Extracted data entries
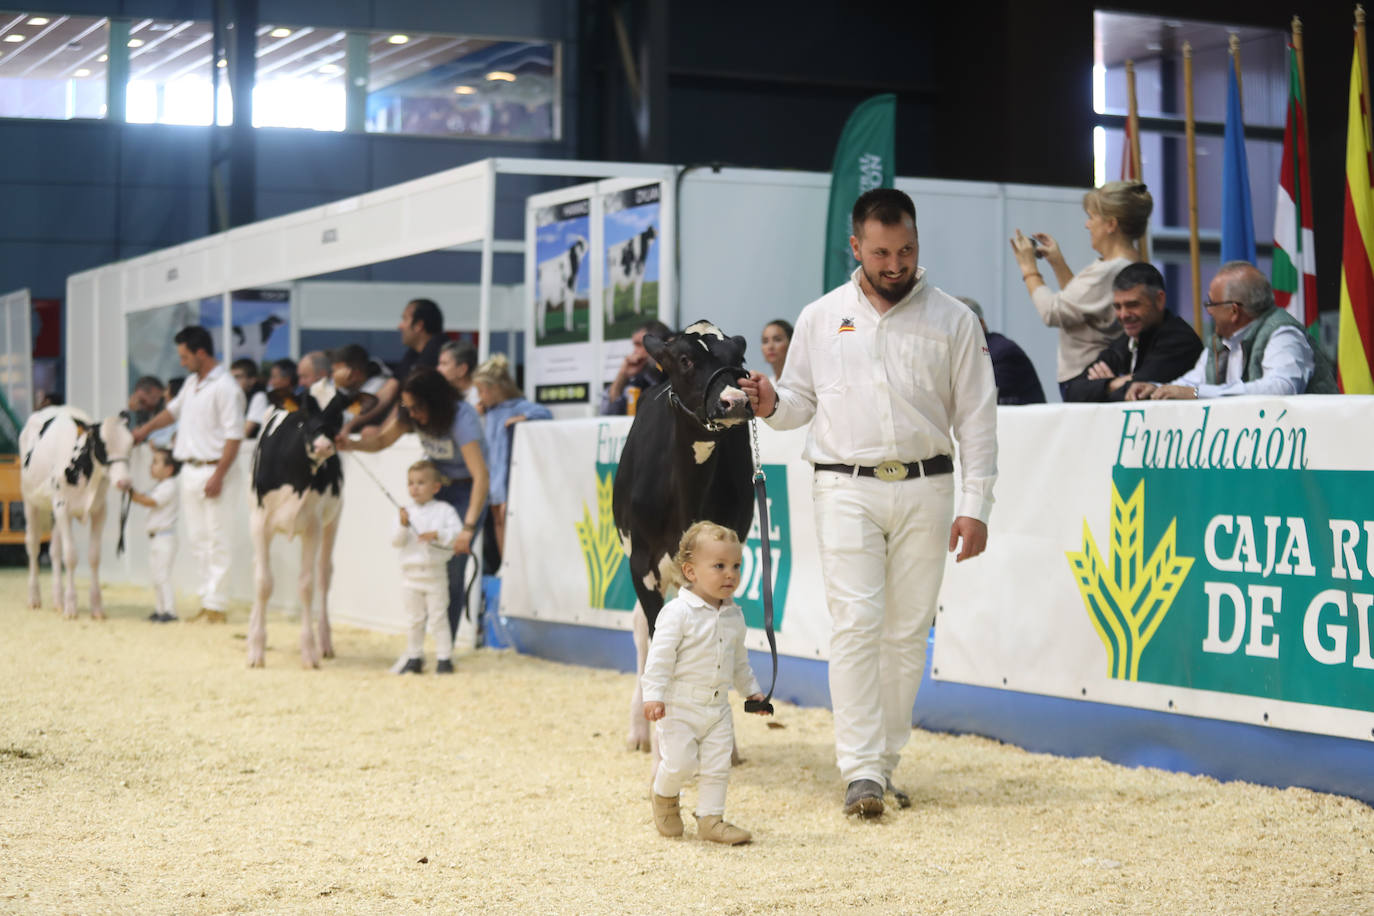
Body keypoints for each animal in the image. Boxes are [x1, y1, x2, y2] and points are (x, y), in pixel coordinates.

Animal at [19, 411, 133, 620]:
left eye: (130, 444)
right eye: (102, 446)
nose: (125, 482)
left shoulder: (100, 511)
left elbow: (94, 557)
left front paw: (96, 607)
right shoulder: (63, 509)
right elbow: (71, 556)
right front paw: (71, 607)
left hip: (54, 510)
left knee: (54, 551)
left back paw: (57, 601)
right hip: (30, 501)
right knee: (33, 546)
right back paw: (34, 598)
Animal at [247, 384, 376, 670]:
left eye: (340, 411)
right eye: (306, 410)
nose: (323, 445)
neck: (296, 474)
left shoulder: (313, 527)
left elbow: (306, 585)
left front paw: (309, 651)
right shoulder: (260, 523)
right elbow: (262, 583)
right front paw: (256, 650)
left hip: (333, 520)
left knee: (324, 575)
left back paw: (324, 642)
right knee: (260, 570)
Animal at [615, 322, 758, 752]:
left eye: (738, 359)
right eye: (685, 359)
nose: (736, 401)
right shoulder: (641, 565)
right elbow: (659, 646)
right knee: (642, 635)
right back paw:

**Required action**
When you reproduce the data shown above, keep each line exact and omit every picture.

**Response**
Body keypoints for each animal in the image. Boxes are [x1, y1, x2, y2] and points are (x, y), in pixel coordinates.

Animal at [19, 411, 133, 620]:
left eye: (130, 444)
right eye: (102, 446)
nose: (125, 482)
left shoulder: (100, 511)
left elbow: (94, 557)
left front paw: (96, 607)
right shoulder: (63, 509)
right elbow: (71, 556)
right front paw: (71, 607)
left hip: (54, 510)
left knee: (54, 551)
left back paw: (57, 601)
right hip: (30, 501)
right knee: (33, 546)
right back paw: (34, 598)
Animal at [247, 384, 376, 670]:
left eye: (340, 411)
right eye: (306, 410)
nose: (323, 445)
neck: (296, 474)
left shoulder: (313, 527)
left elbow: (306, 585)
left front paw: (309, 651)
right shoulder: (260, 523)
right elbow: (262, 583)
right front paw: (256, 650)
left hip: (333, 520)
left knee: (324, 575)
left back paw: (324, 642)
right knee: (260, 570)
Animal at [615, 322, 758, 752]:
left eye: (738, 359)
right eye: (685, 359)
nose: (736, 401)
right shoulder: (641, 565)
right elbow: (659, 646)
right knee: (642, 635)
right back paw:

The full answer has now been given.